** Opening Provided data block **

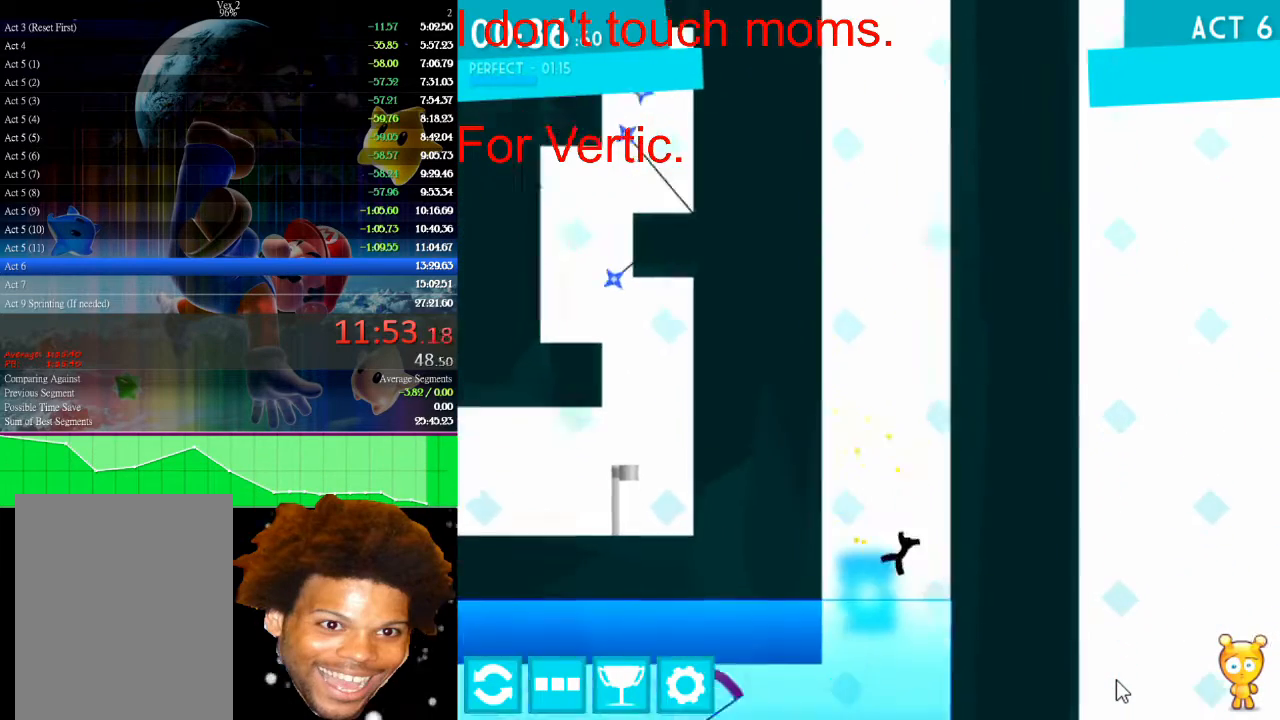
{"keys": ["right", "up"], "mouse": [], "events": [[200, "right", "down"], [233, "up", "down"]]}
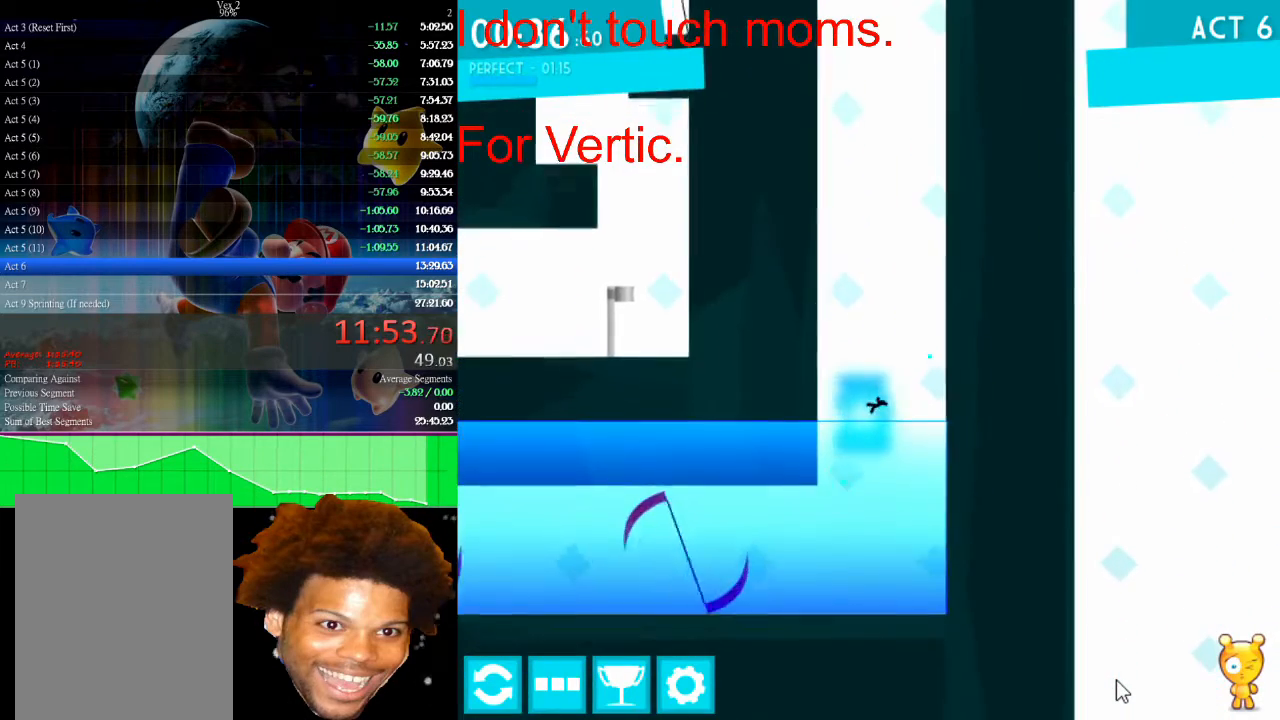
{"keys": ["right", "up"], "mouse": [], "events": [[67, "up", "up"], [167, "up", "down"]]}
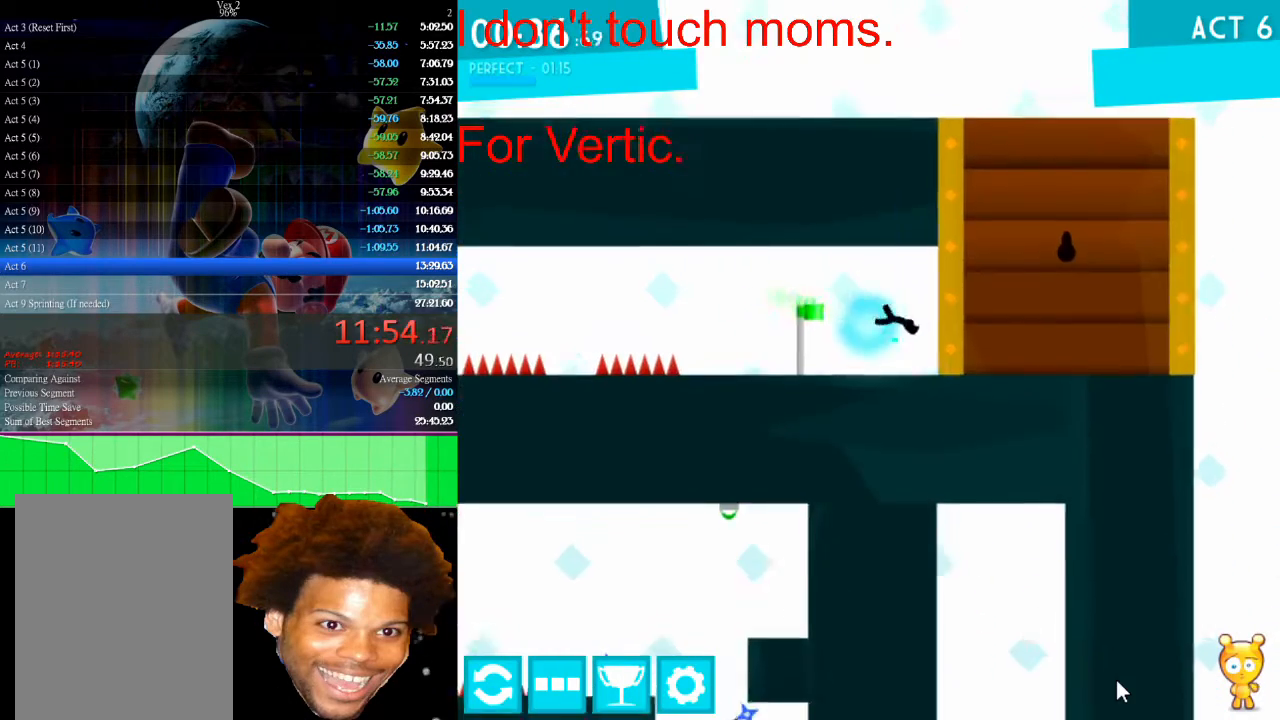
{"keys": ["left", "up"], "mouse": [], "events": [[500, "left", "down"], [500, "right", "up"]]}
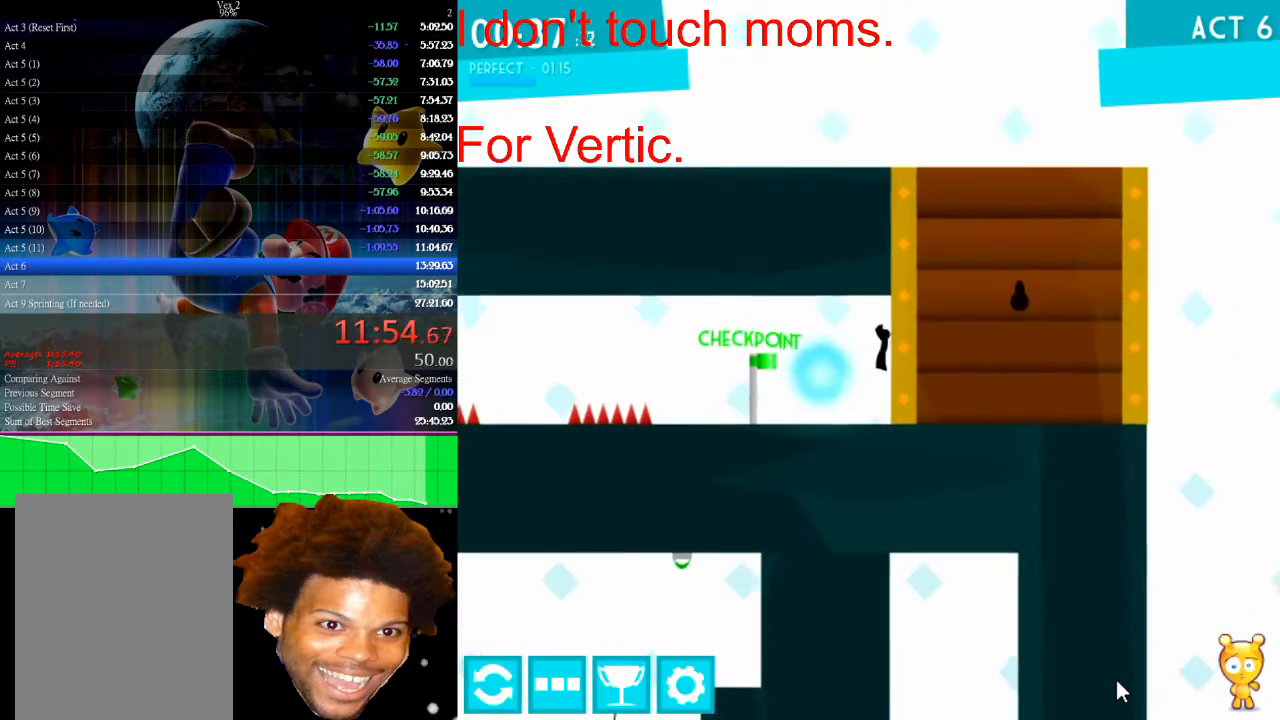
{"keys": [], "mouse": [], "events": [[67, "up", "up"], [100, "up", "down"], [300, "up", "up"], [433, "left", "up"]]}
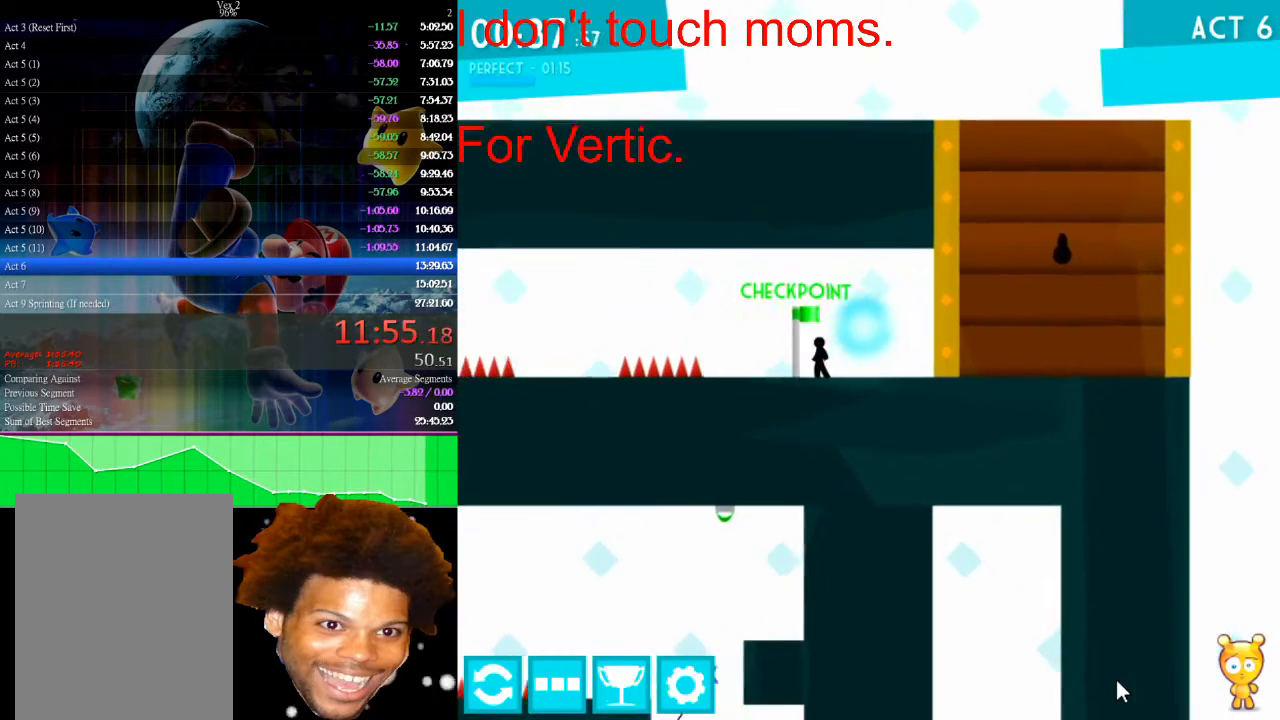
{"keys": ["left", "up"], "mouse": [], "events": [[300, "left", "down"], [500, "up", "down"]]}
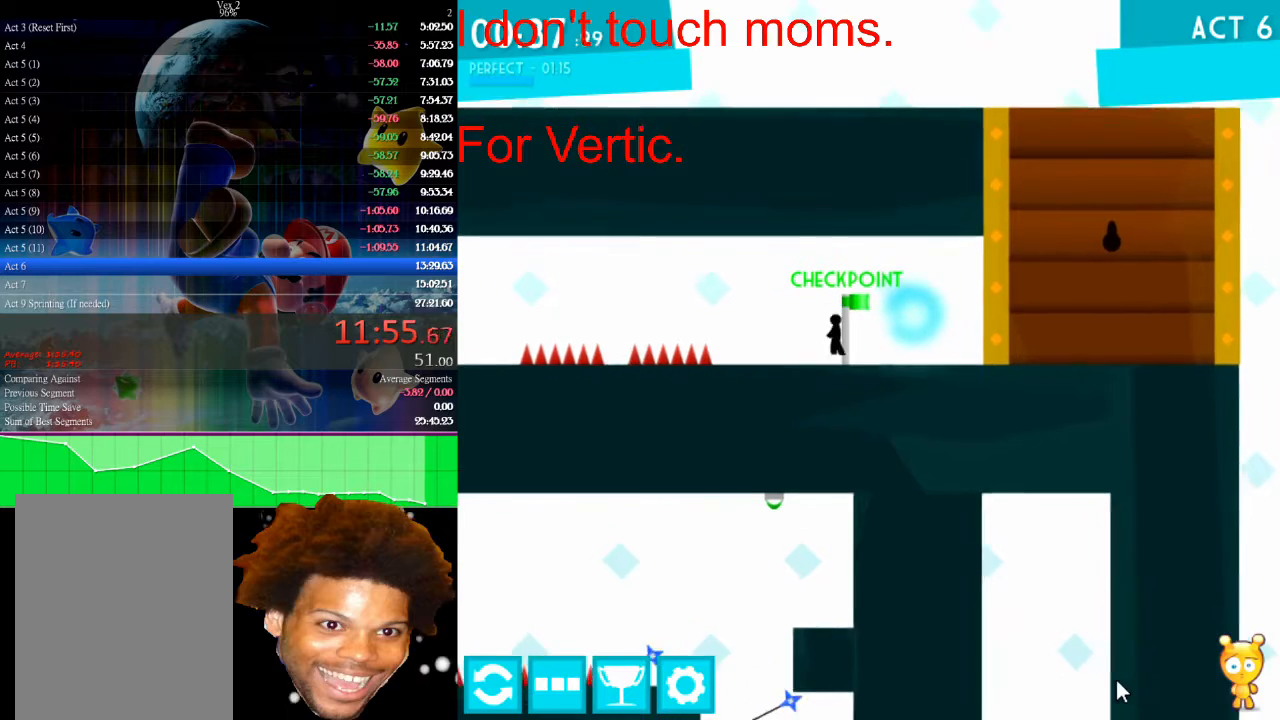
{"keys": ["left"], "mouse": [], "events": [[167, "up", "up"]]}
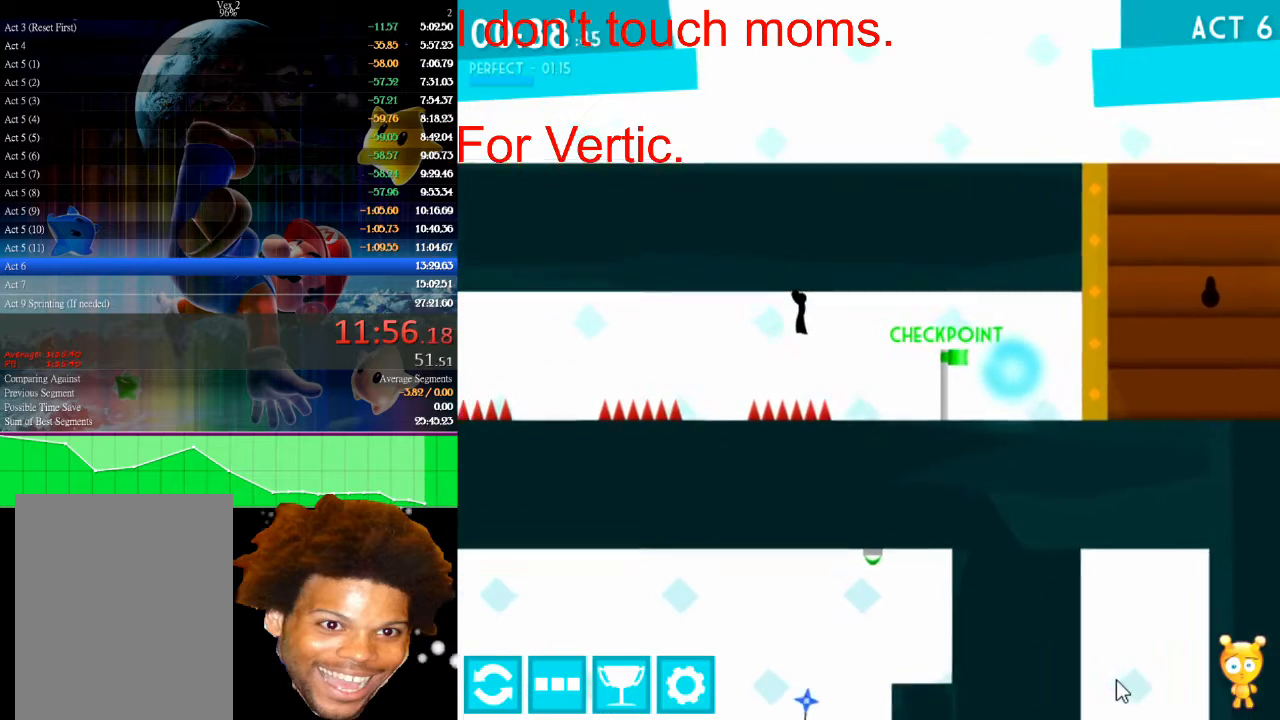
{"keys": [], "mouse": [], "events": [[300, "left", "up"], [300, "right", "down"], [367, "right", "up"]]}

** Closing Provided data block **

> **Exercise brief**:
Retype the records in full, exactly as given, and omit the pictures.

> **Response to the exercise**:
{"keys": ["right", "up"], "mouse": [], "events": [[200, "right", "down"], [233, "up", "down"]]}
{"keys": ["right", "up"], "mouse": [], "events": [[67, "up", "up"], [167, "up", "down"]]}
{"keys": ["left", "up"], "mouse": [], "events": [[500, "left", "down"], [500, "right", "up"]]}
{"keys": [], "mouse": [], "events": [[67, "up", "up"], [100, "up", "down"], [300, "up", "up"], [433, "left", "up"]]}
{"keys": ["left", "up"], "mouse": [], "events": [[300, "left", "down"], [500, "up", "down"]]}
{"keys": ["left"], "mouse": [], "events": [[167, "up", "up"]]}
{"keys": [], "mouse": [], "events": [[300, "left", "up"], [300, "right", "down"], [367, "right", "up"]]}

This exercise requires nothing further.